── Provided data

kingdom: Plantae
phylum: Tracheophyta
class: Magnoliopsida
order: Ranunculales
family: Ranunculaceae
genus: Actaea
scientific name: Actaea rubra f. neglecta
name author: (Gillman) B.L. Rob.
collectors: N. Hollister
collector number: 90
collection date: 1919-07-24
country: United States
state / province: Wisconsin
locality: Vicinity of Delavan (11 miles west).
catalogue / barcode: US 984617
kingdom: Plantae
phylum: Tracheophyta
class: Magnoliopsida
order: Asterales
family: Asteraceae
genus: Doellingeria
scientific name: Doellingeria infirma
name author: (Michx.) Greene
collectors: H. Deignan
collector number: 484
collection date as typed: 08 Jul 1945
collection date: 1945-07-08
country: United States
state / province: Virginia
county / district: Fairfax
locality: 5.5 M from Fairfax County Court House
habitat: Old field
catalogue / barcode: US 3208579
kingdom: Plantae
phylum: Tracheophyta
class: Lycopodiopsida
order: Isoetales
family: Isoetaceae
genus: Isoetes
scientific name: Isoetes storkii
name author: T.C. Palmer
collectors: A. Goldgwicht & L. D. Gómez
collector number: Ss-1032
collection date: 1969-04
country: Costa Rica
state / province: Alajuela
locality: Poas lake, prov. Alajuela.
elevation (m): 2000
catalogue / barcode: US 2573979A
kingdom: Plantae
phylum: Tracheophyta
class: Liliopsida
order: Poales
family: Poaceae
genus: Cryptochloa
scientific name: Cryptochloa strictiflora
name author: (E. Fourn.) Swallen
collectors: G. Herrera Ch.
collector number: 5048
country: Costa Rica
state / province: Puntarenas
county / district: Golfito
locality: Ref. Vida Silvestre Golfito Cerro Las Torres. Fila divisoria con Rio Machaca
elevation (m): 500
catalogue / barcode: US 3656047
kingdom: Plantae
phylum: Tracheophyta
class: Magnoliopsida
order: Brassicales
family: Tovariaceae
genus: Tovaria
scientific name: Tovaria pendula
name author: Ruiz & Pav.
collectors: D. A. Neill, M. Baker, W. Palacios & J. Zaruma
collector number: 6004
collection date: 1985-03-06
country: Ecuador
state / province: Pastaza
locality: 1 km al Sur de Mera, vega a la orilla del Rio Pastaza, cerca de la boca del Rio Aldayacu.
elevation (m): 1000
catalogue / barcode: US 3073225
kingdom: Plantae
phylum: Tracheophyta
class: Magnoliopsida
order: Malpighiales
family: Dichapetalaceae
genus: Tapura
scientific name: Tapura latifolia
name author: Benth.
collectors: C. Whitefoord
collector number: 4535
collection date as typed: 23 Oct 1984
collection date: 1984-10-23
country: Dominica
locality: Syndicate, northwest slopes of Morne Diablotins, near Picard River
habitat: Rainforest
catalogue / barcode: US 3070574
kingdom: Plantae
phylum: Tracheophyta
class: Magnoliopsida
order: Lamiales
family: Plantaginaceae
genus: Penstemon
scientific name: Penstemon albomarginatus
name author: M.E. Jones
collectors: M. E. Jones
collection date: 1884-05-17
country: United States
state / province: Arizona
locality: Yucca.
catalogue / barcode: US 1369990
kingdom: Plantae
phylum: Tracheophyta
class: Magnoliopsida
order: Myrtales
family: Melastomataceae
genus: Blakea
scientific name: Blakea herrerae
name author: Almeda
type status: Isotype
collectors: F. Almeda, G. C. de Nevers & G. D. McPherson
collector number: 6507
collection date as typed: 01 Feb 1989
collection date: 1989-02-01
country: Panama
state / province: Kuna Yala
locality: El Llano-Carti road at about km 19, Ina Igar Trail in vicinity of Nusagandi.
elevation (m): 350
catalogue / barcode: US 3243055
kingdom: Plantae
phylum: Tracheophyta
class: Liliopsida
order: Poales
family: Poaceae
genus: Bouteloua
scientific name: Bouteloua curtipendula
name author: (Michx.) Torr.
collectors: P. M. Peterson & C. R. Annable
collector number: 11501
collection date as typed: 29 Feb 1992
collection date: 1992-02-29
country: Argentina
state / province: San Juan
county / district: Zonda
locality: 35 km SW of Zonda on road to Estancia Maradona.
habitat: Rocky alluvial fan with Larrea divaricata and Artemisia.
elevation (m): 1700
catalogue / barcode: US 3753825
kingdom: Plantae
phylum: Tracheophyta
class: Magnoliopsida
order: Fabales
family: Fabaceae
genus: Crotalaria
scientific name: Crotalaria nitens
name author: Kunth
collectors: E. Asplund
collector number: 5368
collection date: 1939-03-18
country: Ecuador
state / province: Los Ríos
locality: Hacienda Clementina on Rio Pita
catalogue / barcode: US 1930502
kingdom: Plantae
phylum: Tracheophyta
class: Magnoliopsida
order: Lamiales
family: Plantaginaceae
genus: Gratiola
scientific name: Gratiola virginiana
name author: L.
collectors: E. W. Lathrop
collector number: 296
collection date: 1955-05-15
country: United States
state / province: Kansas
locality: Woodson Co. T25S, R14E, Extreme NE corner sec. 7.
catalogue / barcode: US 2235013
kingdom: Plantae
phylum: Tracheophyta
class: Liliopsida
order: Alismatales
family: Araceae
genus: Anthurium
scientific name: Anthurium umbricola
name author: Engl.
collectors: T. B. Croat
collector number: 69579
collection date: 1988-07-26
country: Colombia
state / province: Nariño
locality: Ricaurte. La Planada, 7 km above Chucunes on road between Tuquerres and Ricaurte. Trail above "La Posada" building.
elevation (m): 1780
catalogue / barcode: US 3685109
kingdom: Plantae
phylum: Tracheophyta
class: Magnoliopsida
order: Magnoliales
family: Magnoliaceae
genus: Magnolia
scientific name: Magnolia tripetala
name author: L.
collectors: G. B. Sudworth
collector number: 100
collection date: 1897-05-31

────

* **Exercise goal**: Swap "catalogue / barcode" for "catalog number" wherever it occurs in the rows above, and give all the rows back with nothing else changed.

* **Finished task**:
kingdom: Plantae
phylum: Tracheophyta
class: Magnoliopsida
order: Ranunculales
family: Ranunculaceae
genus: Actaea
scientific name: Actaea rubra f. neglecta
name author: (Gillman) B.L. Rob.
collectors: N. Hollister
collector number: 90
collection date: 1919-07-24
country: United States
state / province: Wisconsin
locality: Vicinity of Delavan (11 miles west).
catalog number: US 984617
kingdom: Plantae
phylum: Tracheophyta
class: Magnoliopsida
order: Asterales
family: Asteraceae
genus: Doellingeria
scientific name: Doellingeria infirma
name author: (Michx.) Greene
collectors: H. Deignan
collector number: 484
collection date as typed: 08 Jul 1945
collection date: 1945-07-08
country: United States
state / province: Virginia
county / district: Fairfax
locality: 5.5 M from Fairfax County Court House
habitat: Old field
catalog number: US 3208579
kingdom: Plantae
phylum: Tracheophyta
class: Lycopodiopsida
order: Isoetales
family: Isoetaceae
genus: Isoetes
scientific name: Isoetes storkii
name author: T.C. Palmer
collectors: A. Goldgwicht & L. D. Gómez
collector number: Ss-1032
collection date: 1969-04
country: Costa Rica
state / province: Alajuela
locality: Poas lake, prov. Alajuela.
elevation (m): 2000
catalog number: US 2573979A
kingdom: Plantae
phylum: Tracheophyta
class: Liliopsida
order: Poales
family: Poaceae
genus: Cryptochloa
scientific name: Cryptochloa strictiflora
name author: (E. Fourn.) Swallen
collectors: G. Herrera Ch.
collector number: 5048
country: Costa Rica
state / province: Puntarenas
county / district: Golfito
locality: Ref. Vida Silvestre Golfito Cerro Las Torres. Fila divisoria con Rio Machaca
elevation (m): 500
catalog number: US 3656047
kingdom: Plantae
phylum: Tracheophyta
class: Magnoliopsida
order: Brassicales
family: Tovariaceae
genus: Tovaria
scientific name: Tovaria pendula
name author: Ruiz & Pav.
collectors: D. A. Neill, M. Baker, W. Palacios & J. Zaruma
collector number: 6004
collection date: 1985-03-06
country: Ecuador
state / province: Pastaza
locality: 1 km al Sur de Mera, vega a la orilla del Rio Pastaza, cerca de la boca del Rio Aldayacu.
elevation (m): 1000
catalog number: US 3073225
kingdom: Plantae
phylum: Tracheophyta
class: Magnoliopsida
order: Malpighiales
family: Dichapetalaceae
genus: Tapura
scientific name: Tapura latifolia
name author: Benth.
collectors: C. Whitefoord
collector number: 4535
collection date as typed: 23 Oct 1984
collection date: 1984-10-23
country: Dominica
locality: Syndicate, northwest slopes of Morne Diablotins, near Picard River
habitat: Rainforest
catalog number: US 3070574
kingdom: Plantae
phylum: Tracheophyta
class: Magnoliopsida
order: Lamiales
family: Plantaginaceae
genus: Penstemon
scientific name: Penstemon albomarginatus
name author: M.E. Jones
collectors: M. E. Jones
collection date: 1884-05-17
country: United States
state / province: Arizona
locality: Yucca.
catalog number: US 1369990
kingdom: Plantae
phylum: Tracheophyta
class: Magnoliopsida
order: Myrtales
family: Melastomataceae
genus: Blakea
scientific name: Blakea herrerae
name author: Almeda
type status: Isotype
collectors: F. Almeda, G. C. de Nevers & G. D. McPherson
collector number: 6507
collection date as typed: 01 Feb 1989
collection date: 1989-02-01
country: Panama
state / province: Kuna Yala
locality: El Llano-Carti road at about km 19, Ina Igar Trail in vicinity of Nusagandi.
elevation (m): 350
catalog number: US 3243055
kingdom: Plantae
phylum: Tracheophyta
class: Liliopsida
order: Poales
family: Poaceae
genus: Bouteloua
scientific name: Bouteloua curtipendula
name author: (Michx.) Torr.
collectors: P. M. Peterson & C. R. Annable
collector number: 11501
collection date as typed: 29 Feb 1992
collection date: 1992-02-29
country: Argentina
state / province: San Juan
county / district: Zonda
locality: 35 km SW of Zonda on road to Estancia Maradona.
habitat: Rocky alluvial fan with Larrea divaricata and Artemisia.
elevation (m): 1700
catalog number: US 3753825
kingdom: Plantae
phylum: Tracheophyta
class: Magnoliopsida
order: Fabales
family: Fabaceae
genus: Crotalaria
scientific name: Crotalaria nitens
name author: Kunth
collectors: E. Asplund
collector number: 5368
collection date: 1939-03-18
country: Ecuador
state / province: Los Ríos
locality: Hacienda Clementina on Rio Pita
catalog number: US 1930502
kingdom: Plantae
phylum: Tracheophyta
class: Magnoliopsida
order: Lamiales
family: Plantaginaceae
genus: Gratiola
scientific name: Gratiola virginiana
name author: L.
collectors: E. W. Lathrop
collector number: 296
collection date: 1955-05-15
country: United States
state / province: Kansas
locality: Woodson Co. T25S, R14E, Extreme NE corner sec. 7.
catalog number: US 2235013
kingdom: Plantae
phylum: Tracheophyta
class: Liliopsida
order: Alismatales
family: Araceae
genus: Anthurium
scientific name: Anthurium umbricola
name author: Engl.
collectors: T. B. Croat
collector number: 69579
collection date: 1988-07-26
country: Colombia
state / province: Nariño
locality: Ricaurte. La Planada, 7 km above Chucunes on road between Tuquerres and Ricaurte. Trail above "La Posada" building.
elevation (m): 1780
catalog number: US 3685109
kingdom: Plantae
phylum: Tracheophyta
class: Magnoliopsida
order: Magnoliales
family: Magnoliaceae
genus: Magnolia
scientific name: Magnolia tripetala
name author: L.
collectors: G. B. Sudworth
collector number: 100
collection date: 1897-05-31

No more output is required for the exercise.